Funny how meters don’t always really tell us what something sounds like isn’t it? In a word, the answer is compression. Proper use of compression will raise the average sound level and thus raise the perceived volume of sound without making peak levels much higher. Limiting can be used to raise average volume levels without any increase in peak levels. One has to be careful though, because these processes are often accompanied by side effects that change the sound of the audio, sometimes in undesirable ways. The use of compression in music recording is literally as old as tape itself; one of the benefits of analog recording is that tape saturation provides a certain amount of compression. Besides the difference in sound between analog and digital recorders one of the aspects of digital recording that has been hard for engineers to adapt to has been Digital’s lack of this “natural” compression. Rock and pop tracks will tend to sound wimpy unless measures are taken to increase the average level.

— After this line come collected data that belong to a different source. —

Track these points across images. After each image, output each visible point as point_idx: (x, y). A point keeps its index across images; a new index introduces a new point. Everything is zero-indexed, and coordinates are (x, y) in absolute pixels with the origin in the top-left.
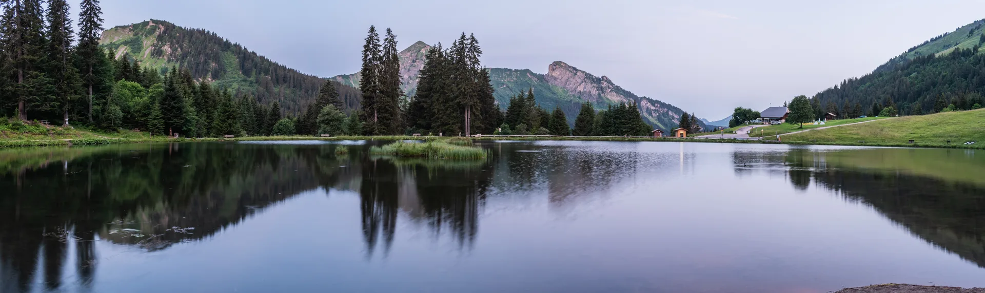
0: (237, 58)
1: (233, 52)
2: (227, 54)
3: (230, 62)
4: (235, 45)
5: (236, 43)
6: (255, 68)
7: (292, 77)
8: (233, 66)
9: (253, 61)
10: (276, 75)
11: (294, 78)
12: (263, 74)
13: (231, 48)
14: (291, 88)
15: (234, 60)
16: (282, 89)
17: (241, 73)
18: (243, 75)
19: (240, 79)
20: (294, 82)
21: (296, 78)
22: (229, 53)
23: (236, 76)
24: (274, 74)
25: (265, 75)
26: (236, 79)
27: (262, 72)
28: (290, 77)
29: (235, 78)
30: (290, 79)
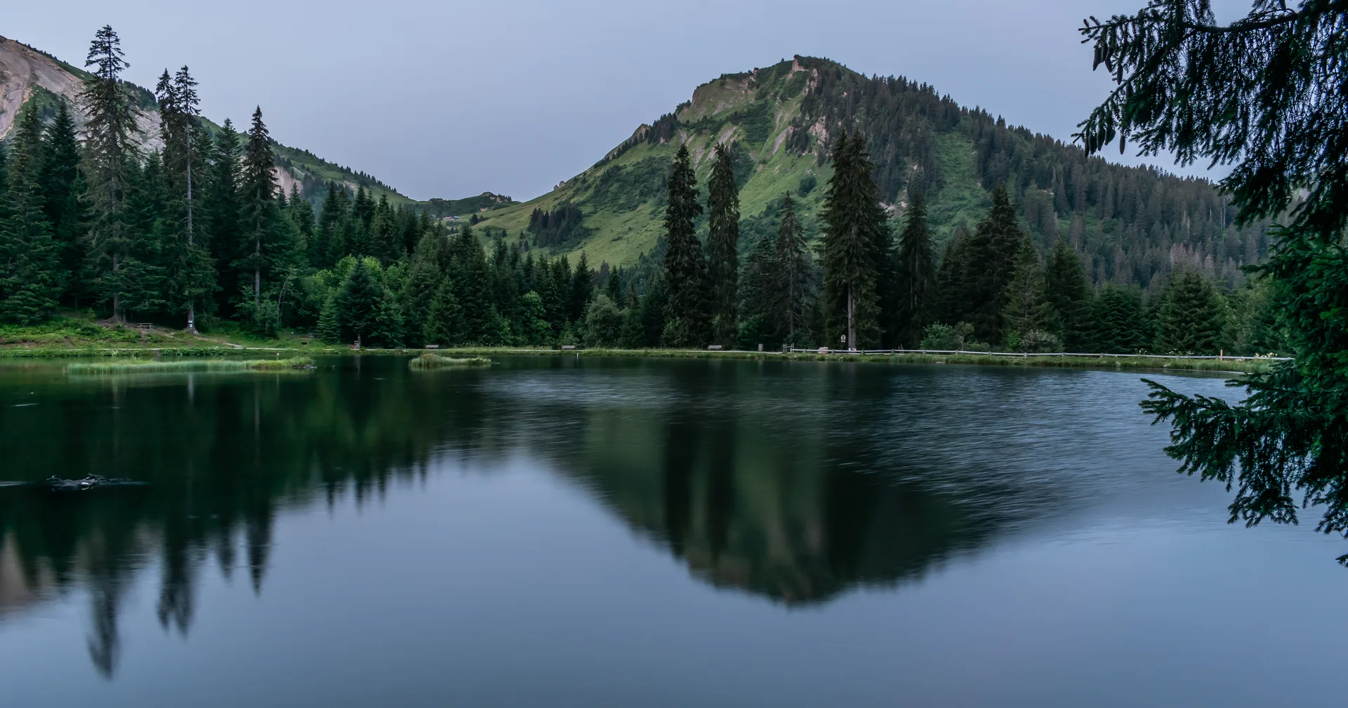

Engineers cope with this in a variety of ways. Basically you can compress (or soft limit) your tracks before the initial A/D conversion, as a process during mixing, upon your final mix, or some combination of those. Normalization, another variation on compression, has become a very popular process to employ during mixing and/or mastering because it is a relatively easy way to substantially increase the perceived volume of your tracks without too many audible artifacts (depending upon how severe the normalization is). Making a great sounding mix, and then being able to get 3 dB to 6 dB more overall level at the end has sold many different types of digital normalization equipment in the past five years. Of course, why we strive to have so much dynamic range in digital only to compress it all out of our music is another topic for another time.

As for your final step of going from DAT to cassette, the problem is still mostly compression. First, don’t be afraid to slam the levels on the cassette. I don’t just mean slightly going into the red. I’m saying, “slam” them. Put your prerecorded tape in and look at the average levels of the meters, then look at the average levels of your recording. I’m not talking peak levels; I’m saying look at where the meters spend most of their time. Yours is probably lower. You need to compress (or normalize) until you can get a higher average level without higher peak levels (they will introduce distortion). You may find that you can’t get the average level as high as the prerecorded tape without the tape distorting. This is caused by two factors: 1) Your tape machine isn’t optimized (biased) for the type of tape you are using. Corollary to this, and possible third factor is that your tape just isn’t as good as it needs to be. 2) Your recording has too much very low and/or very high frequency information in it to easily be recorded on tape at high levels. Analog tape is not linear. It doesn’t do as well at very low or high frequencies, especially if noise reduction is being used, and especially if there are big transients with those frequencies. The solution may be as simple as rolling off some low and high frequency content, or you may have to go back to your mix and pull some of the low bass out of that kick drum track. There’s no reason, for example, to try to record much of anything above about 12 kHz on a cassette. Most cassette recorders are not going to record it very well (if at all) and it eats up a ton of headroom. If you get the proper equipment and experiment enough with these factors you will find that you’ll soon be getting 95% – 99% of the level on your tapes as the pros.